Many sports have recognised that the needs and abilities of children are different from that of adults and have developed modified sports. Kanga cricket and AFL Auskick are some examples of other sports using modified programs.

Successful modifications to sports include:

  • size of equipment
  • playing area and goals
  • duration of games
  • team sizes and interchanges.

These modified games use equipment that better suits the size and ability of the children, smaller playing areas, goals that are smaller or lower, smaller teams and/or more interchanges.

So the question is, ultimately why do we modify tennis?

Ideally we modify tennis to closely resemble or replicate the professional game. We want kids to enjoy and love the sport, and develop to their full potential. Low compression balls allow for more hitting opportunities, more success and more fun.

With arguably the greatest tennis player of all time and 17-time Grand Slam Champion Roger Federer growing up and developing through modified tennis programs as a young child, why should your child be any different!

The right ball at the right time

In my experience as a tennis coach it is important that all tennis players starting at a young age between 5-12 years old uses the right ball at the right time. The bounce of the ball is critical, and one of the most important things in developing tennis players. This allows players to strike the ball in an optimal hitting zone between waist and shoulder height.

Players that have worked with the low compression balls at a young age usually develop into a more complete tennis player. This is a big advantage when competing on a national and international level from 13-18 years old.

The picture below shows that even at the age of 10 and under, the regular yellow ball will bounce above the head of an average 10-year-old player. This means that playing with efficient, realistic technique and tactics is very difficult, as players either have to:

  • regularly take the ball early and play most ground strokes above the optimal striking zone (in line with, and above the head), and/or
  • play well behind the baseline and take the ball late, waiting for the ball to drop


The slower Red, Orange and Green balls however are designed to bounce lower and move through the air slower to suit the height and motor skills of the player.
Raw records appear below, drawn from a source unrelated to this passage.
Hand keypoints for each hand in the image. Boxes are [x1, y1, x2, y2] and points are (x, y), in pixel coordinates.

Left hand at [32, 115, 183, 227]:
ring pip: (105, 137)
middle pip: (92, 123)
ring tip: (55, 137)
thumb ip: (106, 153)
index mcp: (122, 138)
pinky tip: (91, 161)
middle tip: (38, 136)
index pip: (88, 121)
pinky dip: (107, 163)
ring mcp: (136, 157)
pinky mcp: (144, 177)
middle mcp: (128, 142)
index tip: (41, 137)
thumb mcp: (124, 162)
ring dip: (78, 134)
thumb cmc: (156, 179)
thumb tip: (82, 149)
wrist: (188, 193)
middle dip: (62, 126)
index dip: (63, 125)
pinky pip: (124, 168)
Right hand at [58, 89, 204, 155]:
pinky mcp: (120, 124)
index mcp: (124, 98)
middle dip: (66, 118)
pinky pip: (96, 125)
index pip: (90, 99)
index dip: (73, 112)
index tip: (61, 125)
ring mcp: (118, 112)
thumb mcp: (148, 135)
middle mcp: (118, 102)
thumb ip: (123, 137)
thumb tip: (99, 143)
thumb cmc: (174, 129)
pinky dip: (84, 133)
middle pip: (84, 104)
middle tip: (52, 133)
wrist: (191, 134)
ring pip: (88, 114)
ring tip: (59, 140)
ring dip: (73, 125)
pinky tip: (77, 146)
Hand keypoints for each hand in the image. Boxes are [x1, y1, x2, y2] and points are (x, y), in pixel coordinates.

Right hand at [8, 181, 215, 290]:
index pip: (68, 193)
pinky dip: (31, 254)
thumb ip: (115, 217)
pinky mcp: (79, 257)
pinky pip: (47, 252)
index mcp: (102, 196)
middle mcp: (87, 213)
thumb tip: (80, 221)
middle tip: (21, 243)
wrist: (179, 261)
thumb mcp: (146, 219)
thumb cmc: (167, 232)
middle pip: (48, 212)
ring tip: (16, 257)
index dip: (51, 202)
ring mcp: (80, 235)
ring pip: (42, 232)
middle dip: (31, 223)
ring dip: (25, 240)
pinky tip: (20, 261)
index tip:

The right court size at the right time

The next important thing is to use the right ball on the right size tennis court. The court size should be relevant and realistic to the size of the player. Most children aged 10 and under will struggle to cover a full tennis court, meaning rallies are shorter, court position will be inside the baseline, and the use of advanced tactics is unrealistic. Footwork patterns are difficult to develop, as children have to use more steps to cover the court, affecting movement styles to the ball and in recovery. A fast and high bouncing ball also affects this. Approaching the net and volleying becomes an unrealistic tactic for small players on big courts because they take longer to reach an optimal net position because of their size and speed and are easy to pass or lob.

I strongly recommend the use of the right compression ball and court size to allow the players to develop to their full potential and give everyone a great experience with tennis.